▶ Exercise set:
a – In the homeschooling journal entry, which book of the Bible was finished during daily Devotions?
b – Extend the homeschooling journal entry past its final sentence.

▶ Excerpt provided:
▬▬▬▬▬▬▬▬▬▬

We continued this week listening to Farmer Boy on audiobook. I keep falling in love with this story over and over, and I'm still caught up with the folding of laundry! (All done while we listen to two chapters together). My son Peter so wants to be a farmer! The fire in his soul for farming kindled anew by listening to this -- a story that about 2 or 3 years ago cemented his desire to be a farmer.
Beth is starting to sound out words in her journal each morning, writing one sentence usually, as we do 10-minute quick write. I am so excited about this progress, and about her desire to write along with the big kids. She still needs a great deal of help printing lower case letters, but her capitals are coming along nicely.
We finished 1 Kings during daily Devotions, and started 2 Kings, reading about Elijah and Elisha. They're great stories of faith!
Homeschooling Advice to Share:
For a few years I wrote a daily schedule that seemed forced, rather than natural. This semester I'm observing and building a natural flow of learning segments that makes it easy to stay on track. Everything fits together with our energy levels, our motivation, our natural family rhythm.

▬▬▬▬▬▬▬▬▬▬

▶ Data provided:
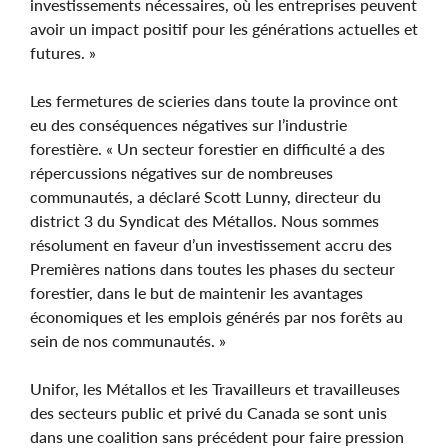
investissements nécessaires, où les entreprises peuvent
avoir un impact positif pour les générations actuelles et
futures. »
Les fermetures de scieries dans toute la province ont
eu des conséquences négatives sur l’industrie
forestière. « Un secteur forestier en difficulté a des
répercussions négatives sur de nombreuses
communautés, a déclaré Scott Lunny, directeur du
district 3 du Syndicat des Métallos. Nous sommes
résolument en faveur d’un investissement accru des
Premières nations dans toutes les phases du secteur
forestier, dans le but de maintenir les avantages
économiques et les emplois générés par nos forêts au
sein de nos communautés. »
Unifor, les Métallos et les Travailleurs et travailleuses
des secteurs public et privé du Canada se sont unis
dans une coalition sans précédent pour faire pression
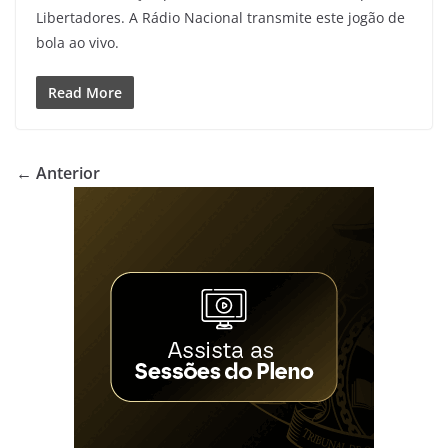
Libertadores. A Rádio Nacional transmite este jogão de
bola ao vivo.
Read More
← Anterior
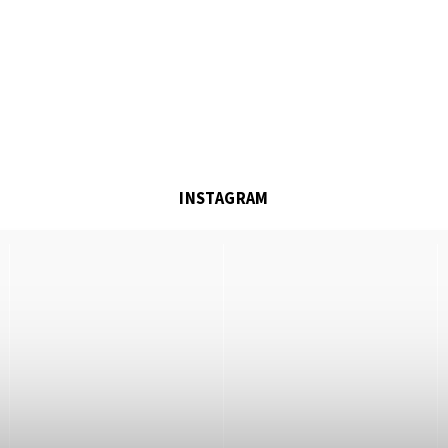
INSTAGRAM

▬▬▬▬▬▬▬▬▬▬

▶ Expected responses:
a – 1 Kings

b –
First, work on getting your morning working like a charm. Observe how different sequences work for you or against you, and then slowly add one more thing to your successful line-up, seeing how it fits. If you rarely stay on track, it's a poor sequence you're dealing with, possibly.
The things you dread most in the school line-up? Consider getting them out of the way fast, so you won't end up neglecting that aspect of their education, feeling guilty in the process.
My Favorite Thing This Week:
I worked out to a wonderful DVD on Tuesday and Thursday, entitled "Get Moving Mix" (recent thrift store find). It's fun and I look forward to it. For the first time in a long time, I'm back into fitness, and I'm grateful to have finally found something that works for me. My body needs some good toning, and I want to lose about 6 pounds, and fight stress along the way. The teacher is about my age, which is a good thing at age 47 -- not to have some young thing staring you in the face. She has a sweet personality, too.
After a few months I may need something more challenging, but this is a great beginning after three relatively sedentary years (except for housework and some hikes in the woods).
~ A new community for my family to enjoy (in the form of a Bible study).
~ Being with my children everyday, to enjoy them, disciple them, homeschool them.
~ The dryer, I discovered, screeches less loudly when I only put in half a load -- that was such a relief today.
~ Farmer Boy
~ Library books
~ Kids who get excited about going to the library, still.
~ Great Classic Literature, like Around the World in Eighty Days -- books that never lose their appeal.
~ The furnace working hard in these frigid temperatures, and keeping up for the most part.
~ Community in general -- what a wonderful thing.
~ A steadfast husband.
~ Boys growing in responsibility.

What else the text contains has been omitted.